§ ПИСЬМЕННОЕ ЗАДАНИЕ 1
Укажите, в скольких строках записей встречается строка «qUnion». В ответе дайте только число.

§ ПРИВЕДЁННЫЙ ОТРЫВОК

============

Нельзя далее постигнуть и объяснить этот акт творения в свободе и участии тварной свободы в своем собственном творении, которого так грубо коснулись и кондиционалисты, не впадая в ненужное мифологизирование. Но можно констатировать на основании показаний нашего собственного самопознания, что человек и вообще тварный дух в акте творения его Богом и сам себя полагает абсолютным полаганием, обладающим вечностью и нерушимостью, свойственными силе творения Божия. Бог в любви Своей к твари и в снисхождении Своем к ней дает ей соучаствовать в творении, и на Божественный вопрос о воле к бытию ответствуется нерушимое да твари. И это да звучит в нашей душе как свидетельство «бессмертия» души, нетварной вечности духа. Но это есть вневременный, на самой грани времен стоящий акт, который определяет собой всю временность бытия, есть его молчаливое, но нерушимое предчувствие. Свобода дала свое согласие на бытие, проявила волю к жизни, и эта жизнь стала столь же нерушима, как нерушимо и все творение Божие.

============

§ ПЕРЕЧЕНЬ ДАННЫХ
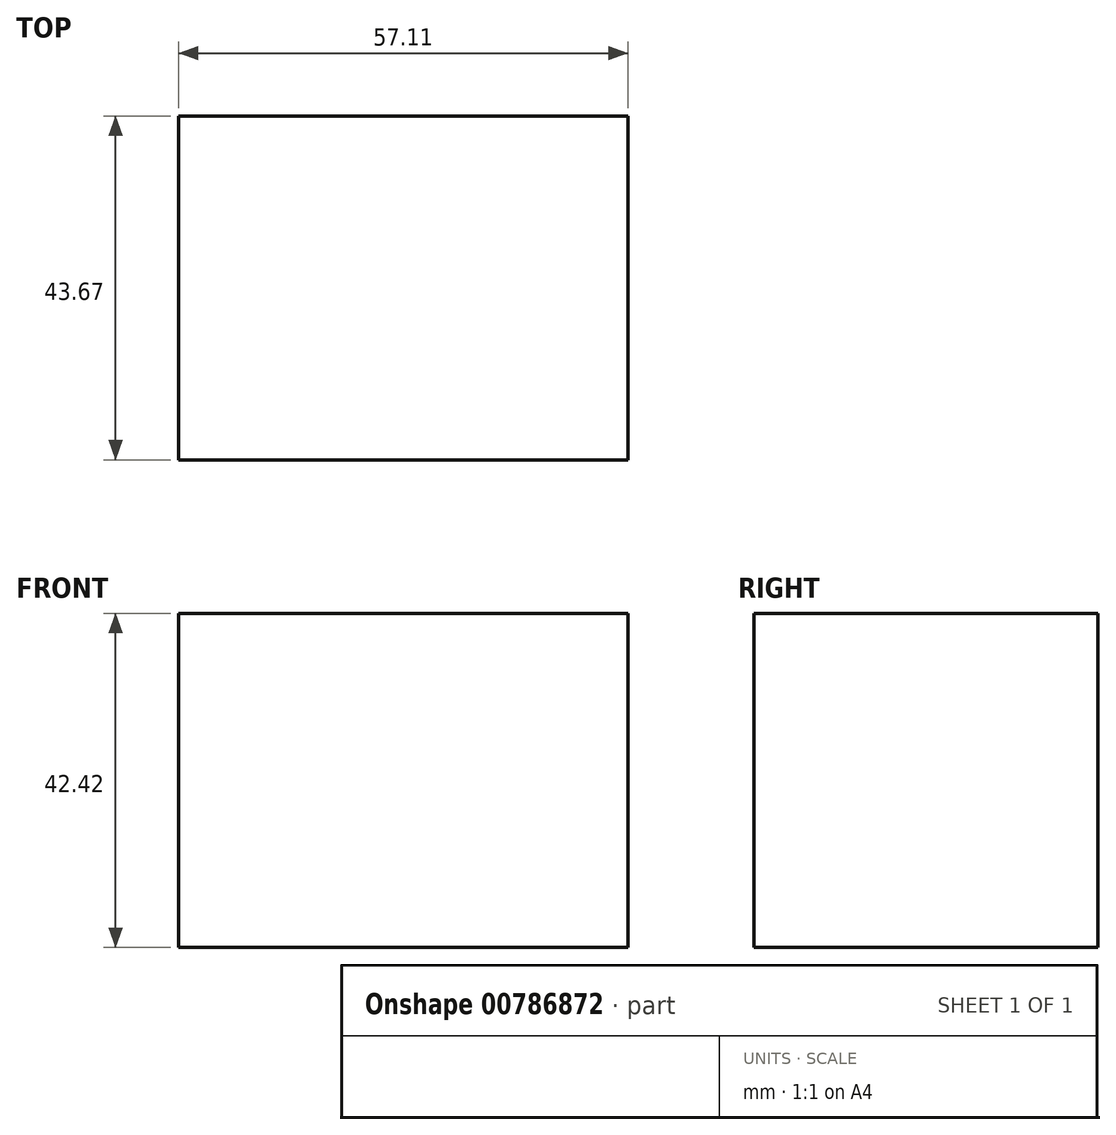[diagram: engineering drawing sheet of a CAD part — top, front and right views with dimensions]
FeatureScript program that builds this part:
annotation { "Feature Type Name" : "Feature", "Feature Type Description" : "" }
export const myFeature = defineFeature(function(context is Context, id is Id, definition is map)
    precondition{}
    {
        {
            var Q0;
            Q0=qCreatedBy(makeId("Top.planeOp"),FACE);
            var sketch = newSketch(context, id + "F0", { "sketchPlane" : qUnion([Q0])});
            skLineSegment(sketch, "E0.bottom", {"start": v(0, 0) * mm, "end": v(57.1, 0) * mm});
            skLineSegment(sketch, "E0.top", {"start": v(0, 43.67) * mm, "end": v(57.1, 43.67) * mm});
            skLineSegment(sketch, "E0.left", {"start": v(0, 0) * mm, "end": v(0, 43.67) * mm});
            skLineSegment(sketch, "E0.right", {"start": v(57.1, 0) * mm, "end": v(57.1, 43.67) * mm});
            skSolve(sketch);
        }
        {
            var Q0;
            Q0=makeQuery(id+"F0.imprint","IMPRINT",FACE,{"disambiguationData":[TD([[makeQuery(id+"F0.imprint","IMPRINT",EDGE,{"derivedFrom":sQuery(id+"F0.wireOp",EDGE,"E0.bottom")}),1.0]])]});
            extrude(context, id + "F1", {"entities" : qUnion([Q0]), "depth" : 42.42 * mm, "offsetDistance" : 25.4 * mm});
        }
    });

============

§ ПИСЬМЕННОЕ ЗАДАНИЕ 2
Выпишите целиком отрывок о тварной свободе в акте творения, ничего в нём не меняя.

§ РАЗБОР РЕШЕНИЯ 1
2

§ РАЗБОР РЕШЕНИЯ 2
Нельзя далее постигнуть и объяснить этот акт творения в свободе и участии тварной свободы в своем собственном творении, которого так грубо коснулись и кондиционалисты, не впадая в ненужное мифологизирование. Но можно констатировать на основании показаний нашего собственного самопознания, что человек и вообще тварный дух в акте творения его Богом и сам себя полагает абсолютным полаганием, обладающим вечностью и нерушимостью, свойственными силе творения Божия. Бог в любви Своей к твари и в снисхождении Своем к ней дает ей соучаствовать в творении, и на Божественный вопрос о воле к бытию ответствуется нерушимое да твари. И это да звучит в нашей душе как свидетельство «бессмертия» души, нетварной вечности духа. Но это есть вневременный, на самой грани времен стоящий акт, который определяет собой всю временность бытия, есть его молчаливое, но нерушимое предчувствие. Свобода дала свое согласие на бытие, проявила волю к жизни, и эта жизнь стала столь же нерушима, как нерушимо и все творение Божие.